Electronics source listings:

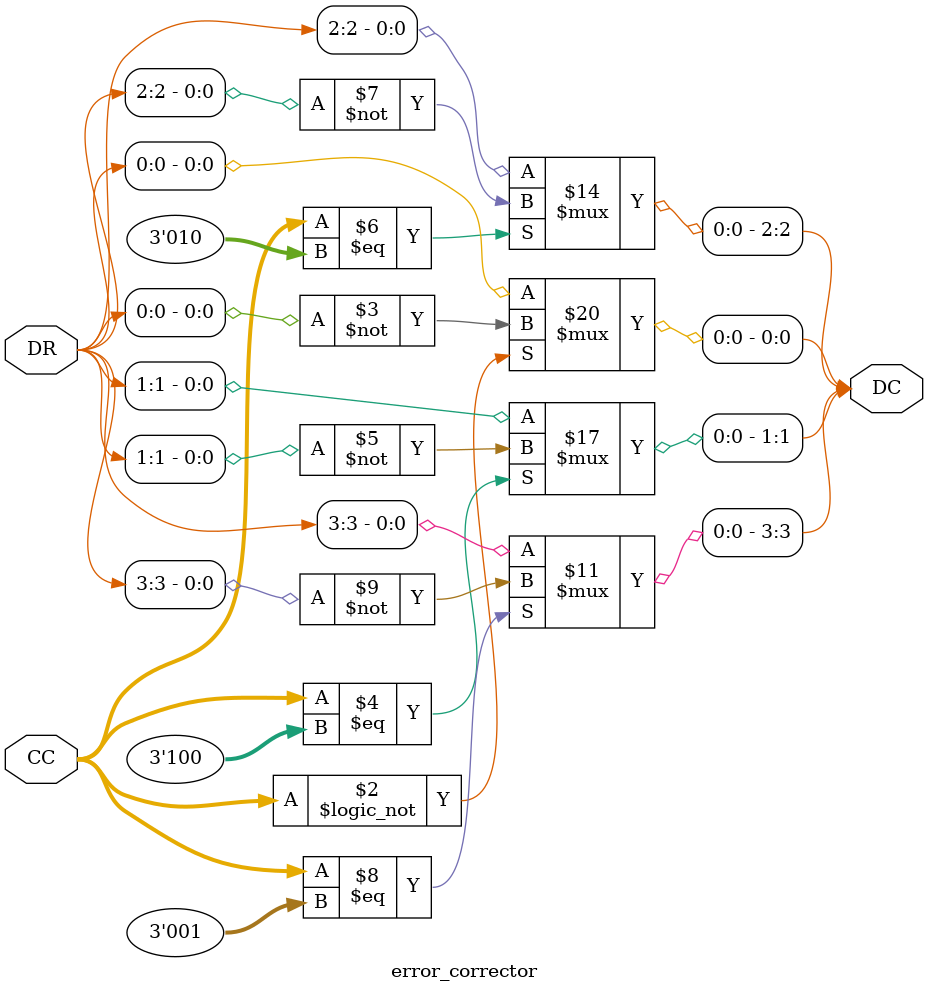
<source format=sv>
`timescale 1ns / 1ps


module error_corrector(input logic [2:0] CC,
                       input logic [3:0] DR,
                       output logic [3:0] DC);




always_comb begin
    DC = DR;
    
    if (CC == 3'b000) begin
     DC[0] = ~DR[0]; //Data bit 0
    end
    
    if (CC == 3'b100) begin
     DC[1] = ~DR[1]; //Data bit 1
    end
    
    if (CC == 3'b010) begin
     DC[2] = ~DR[2]; //Data bit 2
    end
    
    if (CC == 3'b001) begin
     DC[3] = ~DR[3]; //Data bit 4
    end   
     
    
    end  
endmodule

</source>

Prompt => Copy from the entries only those lines that hold the word "Data".

Answer to this task =>
     DC[0] = ~DR[0]; //Data bit 0
     DC[1] = ~DR[1]; //Data bit 1
     DC[2] = ~DR[2]; //Data bit 2
     DC[3] = ~DR[3]; //Data bit 4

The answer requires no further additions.